This piece serves somewhat as the figurehead to The Phoenix Documents. It captures some of the fateful day that launched much of this collection and much of my efforts. I have used it in several training sessions and offer it as a living example of the value of redundant data storage.
It wasn’t all that long ago that we would often say
"Why put off til 'morrow what could be done today?"
For now we put all our trust in microchips you see
In silicon and gigabytes we've set our fancies free.
We elevate and glorify our RAM and MP3
And scream and curse and argue with our rotten ISP.
Bigger! Better! Faster! More! We crave technology
It's in our cars, phones and watches - we cannot let it be.

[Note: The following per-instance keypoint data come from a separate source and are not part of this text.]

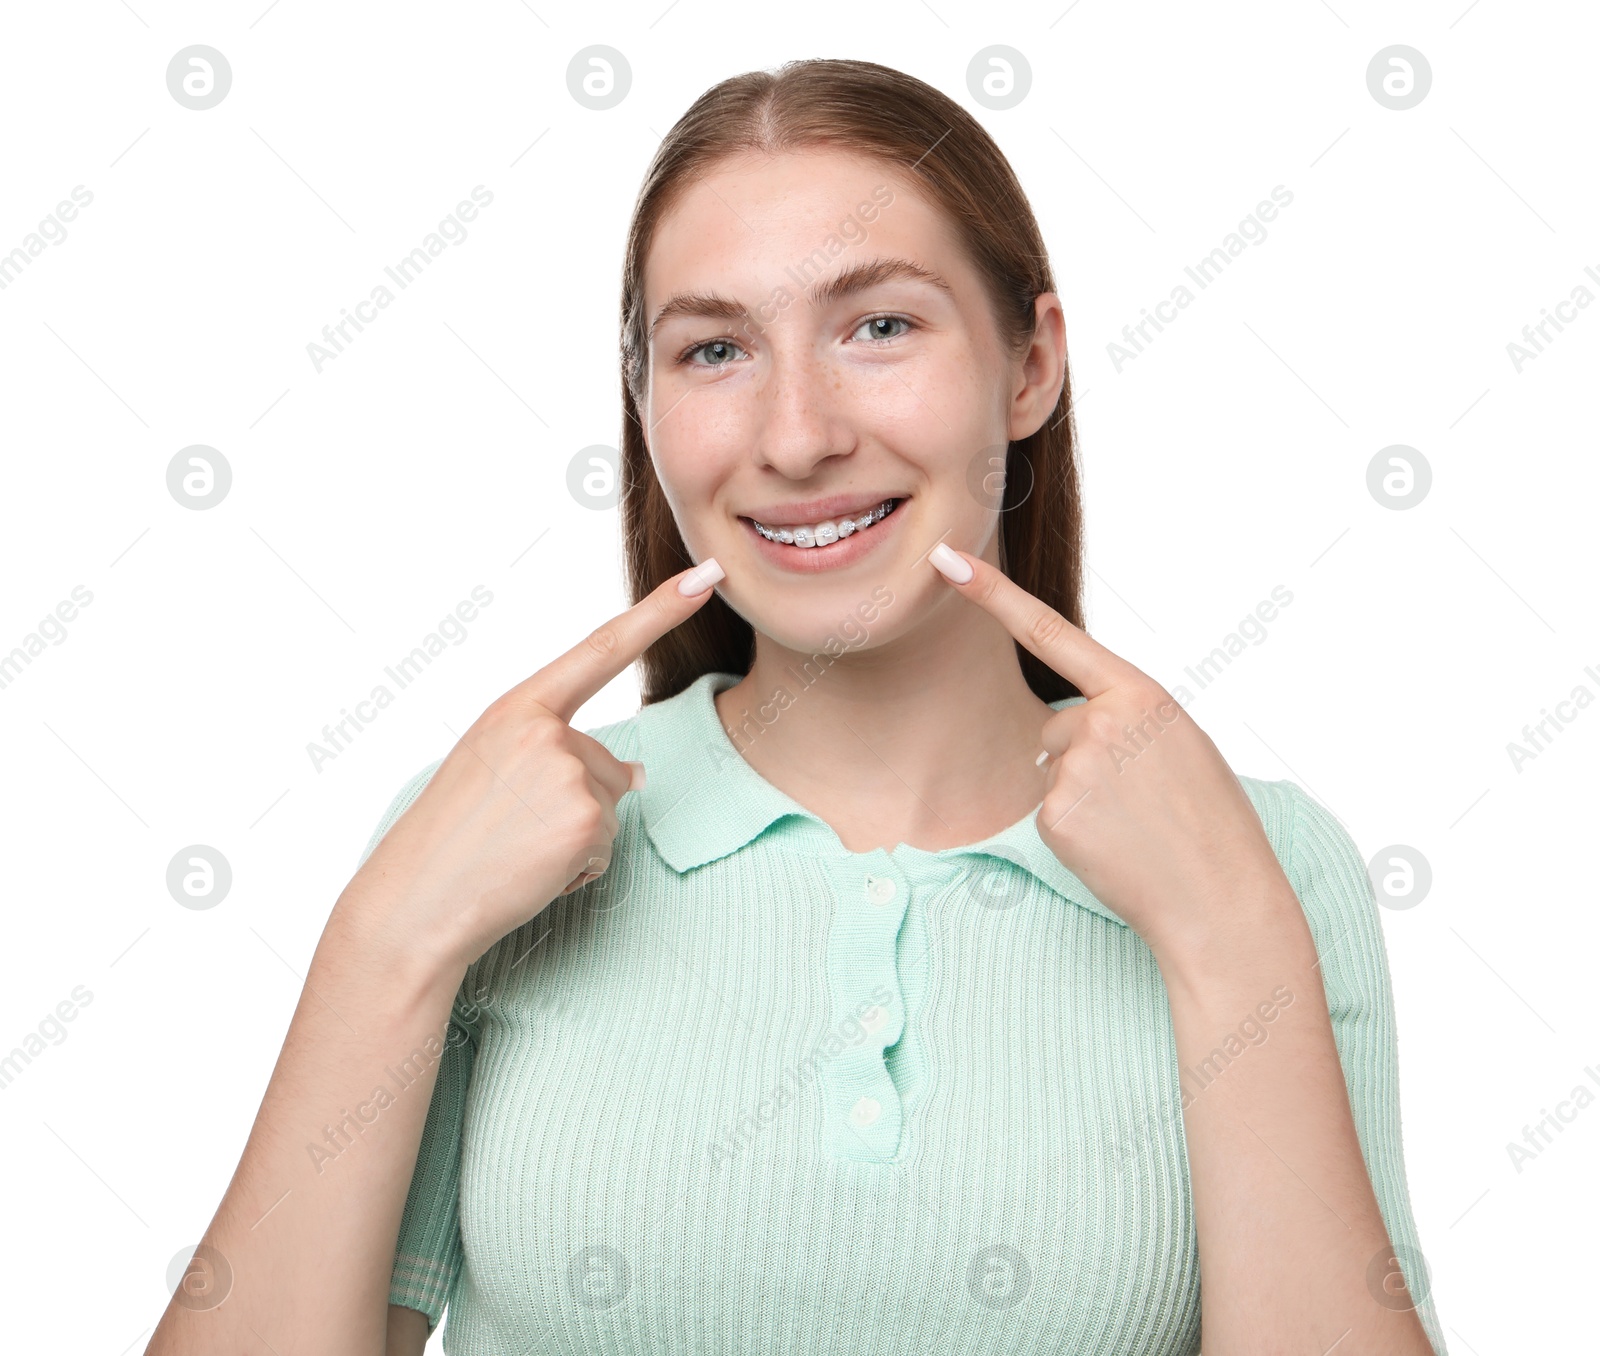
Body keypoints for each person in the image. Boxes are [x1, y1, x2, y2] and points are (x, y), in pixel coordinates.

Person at [148, 58, 1445, 1355]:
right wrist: (385, 945)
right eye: (714, 350)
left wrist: (1229, 937)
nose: (797, 435)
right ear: (647, 411)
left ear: (1032, 367)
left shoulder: (1264, 868)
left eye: (879, 326)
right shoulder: (479, 850)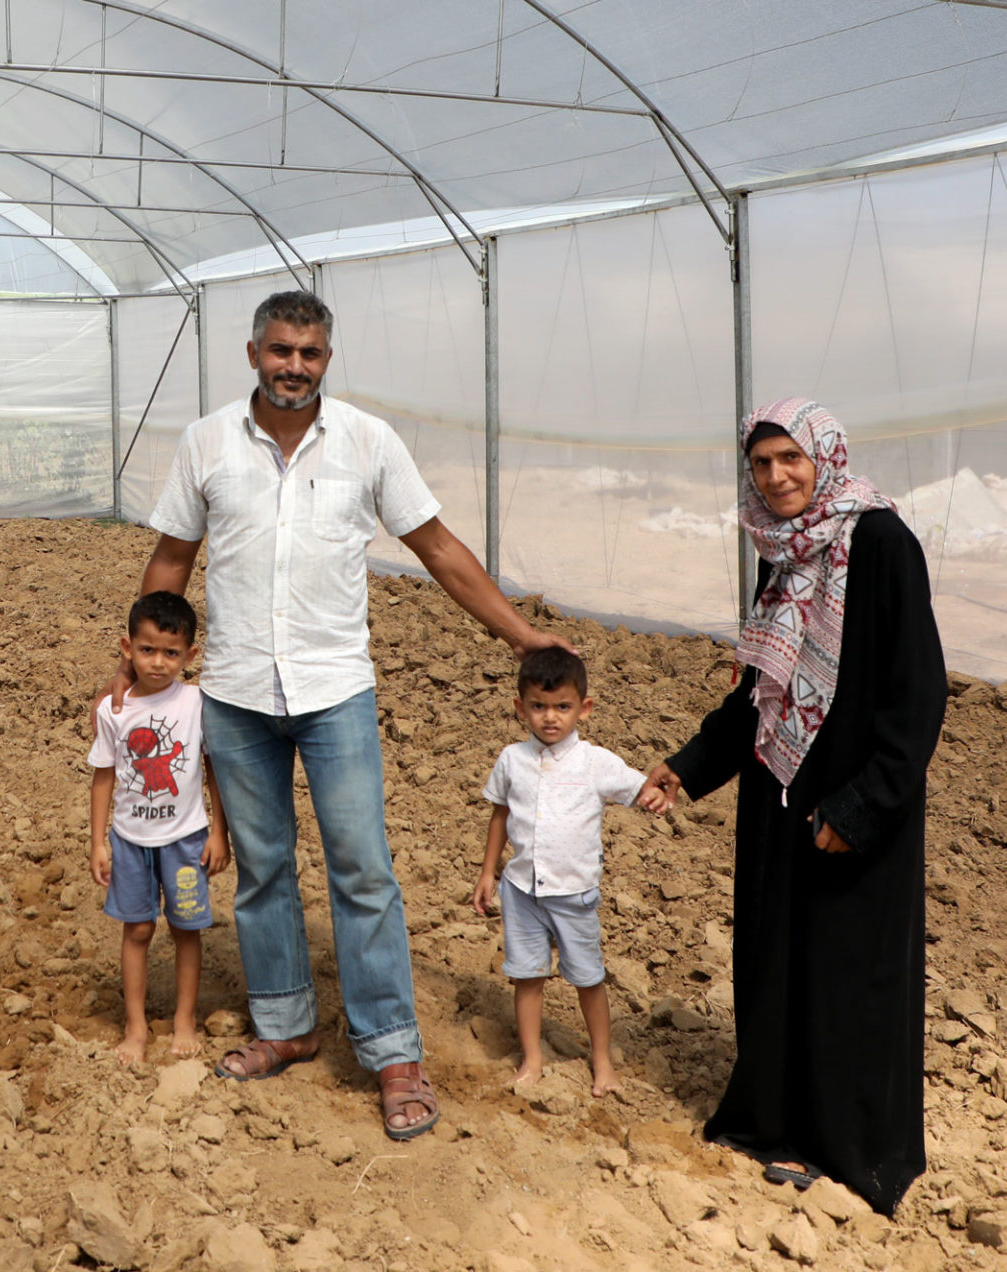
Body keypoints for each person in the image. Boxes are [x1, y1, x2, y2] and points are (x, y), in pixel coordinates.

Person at [121, 289, 567, 1140]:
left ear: (328, 359)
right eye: (281, 350)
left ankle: (393, 1050)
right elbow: (171, 556)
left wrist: (519, 633)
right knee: (262, 867)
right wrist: (135, 664)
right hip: (239, 692)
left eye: (311, 353)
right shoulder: (207, 442)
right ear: (252, 353)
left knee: (363, 868)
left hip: (335, 692)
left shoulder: (368, 442)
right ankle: (285, 1028)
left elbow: (436, 547)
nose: (295, 366)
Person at [639, 397, 945, 1216]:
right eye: (762, 464)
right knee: (779, 957)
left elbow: (918, 698)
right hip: (781, 792)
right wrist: (691, 764)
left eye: (790, 460)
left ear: (825, 458)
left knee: (848, 969)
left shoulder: (880, 543)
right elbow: (759, 693)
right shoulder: (782, 550)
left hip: (852, 801)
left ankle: (849, 1146)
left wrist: (864, 806)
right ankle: (775, 1121)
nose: (775, 477)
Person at [470, 647, 670, 1093]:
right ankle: (532, 1061)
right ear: (520, 707)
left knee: (587, 978)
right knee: (527, 976)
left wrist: (658, 795)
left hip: (574, 894)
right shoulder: (511, 760)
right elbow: (500, 814)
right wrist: (489, 872)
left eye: (563, 707)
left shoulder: (595, 763)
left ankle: (603, 1063)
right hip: (521, 890)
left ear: (585, 708)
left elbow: (639, 789)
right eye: (538, 707)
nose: (550, 718)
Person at [88, 591, 232, 1065]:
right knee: (138, 930)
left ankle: (185, 1021)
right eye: (147, 650)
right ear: (127, 648)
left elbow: (212, 770)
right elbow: (104, 775)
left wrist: (218, 832)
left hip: (187, 840)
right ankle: (135, 1027)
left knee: (186, 929)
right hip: (129, 843)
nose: (158, 662)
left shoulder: (196, 703)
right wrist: (98, 842)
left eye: (171, 653)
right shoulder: (112, 710)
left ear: (190, 655)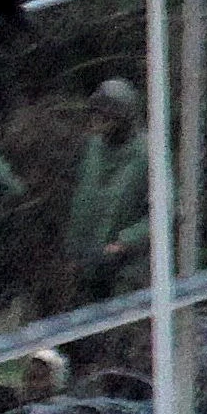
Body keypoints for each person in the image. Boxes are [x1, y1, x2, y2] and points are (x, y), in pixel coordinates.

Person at [70, 79, 151, 301]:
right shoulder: (92, 147)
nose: (97, 120)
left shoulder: (147, 154)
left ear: (122, 118)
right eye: (95, 113)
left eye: (105, 115)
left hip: (125, 276)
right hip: (87, 269)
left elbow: (166, 212)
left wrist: (125, 242)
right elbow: (80, 199)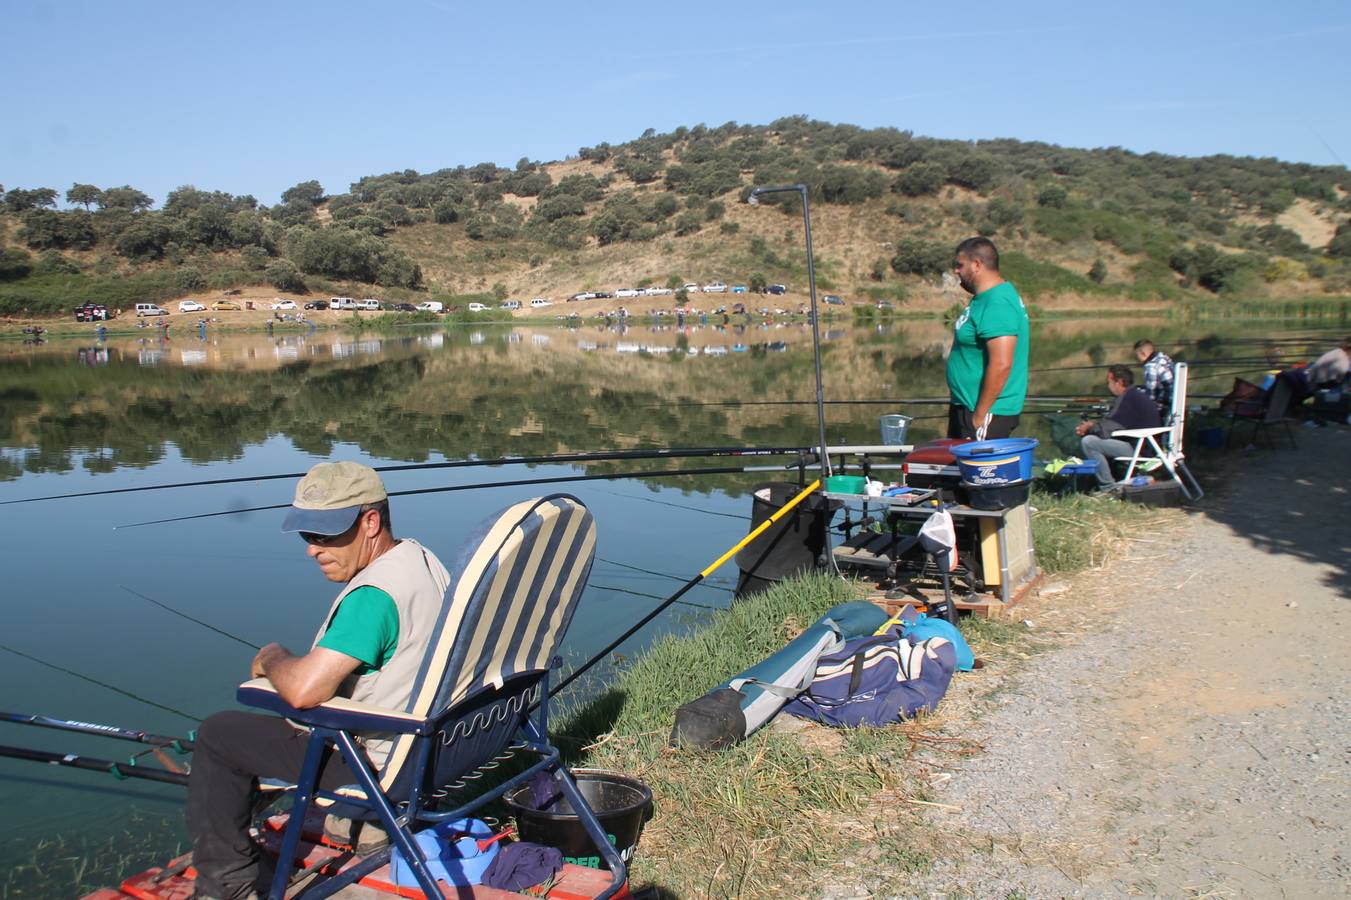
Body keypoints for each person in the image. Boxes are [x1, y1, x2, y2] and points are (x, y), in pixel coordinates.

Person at [185, 461, 450, 899]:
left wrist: (273, 657)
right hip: (431, 746)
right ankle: (365, 827)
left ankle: (229, 883)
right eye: (308, 535)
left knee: (218, 735)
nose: (313, 549)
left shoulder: (373, 599)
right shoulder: (420, 560)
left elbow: (304, 689)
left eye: (325, 535)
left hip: (380, 762)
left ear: (370, 522)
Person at [945, 237, 1030, 440]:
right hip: (966, 406)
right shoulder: (984, 299)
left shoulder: (997, 302)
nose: (956, 271)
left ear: (976, 265)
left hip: (985, 413)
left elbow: (1001, 363)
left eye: (959, 265)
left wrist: (980, 415)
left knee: (978, 472)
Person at [1076, 364, 1161, 489]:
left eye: (1108, 382)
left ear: (1119, 382)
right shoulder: (1135, 396)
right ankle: (1109, 480)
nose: (1108, 386)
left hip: (1139, 450)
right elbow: (1115, 425)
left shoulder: (1127, 399)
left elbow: (1108, 427)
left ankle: (1108, 487)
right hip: (1147, 446)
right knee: (1098, 440)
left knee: (1089, 442)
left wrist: (1089, 428)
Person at [1133, 339, 1175, 414]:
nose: (1137, 358)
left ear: (1143, 354)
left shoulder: (1151, 366)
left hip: (1164, 404)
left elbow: (1151, 394)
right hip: (1173, 399)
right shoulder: (1163, 357)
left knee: (1133, 395)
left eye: (1137, 355)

But every now and then we find it sometimes comes to pass
That all this techno-luxury's a huge pain in the @$$.
It’s happened to every one of us, that thing that stops your heart
A beep, a blink, a sound - your words were there but now they aren't.
For eagerly one Monday morn I went to search my drive
And to my heart's intense dismay my drive was not alive.
My book! My files! My art! My prose! The life blood of my soul
Could no longer be accessed - retrieved, I had to let it go.
I cursed myself for days on end for failing to apply
A rule I've stressed from my first day as a fledgling IT guy:
Save early. Save often. And back it up to cloud or DVD
And then those precious bits and bytes might not be history.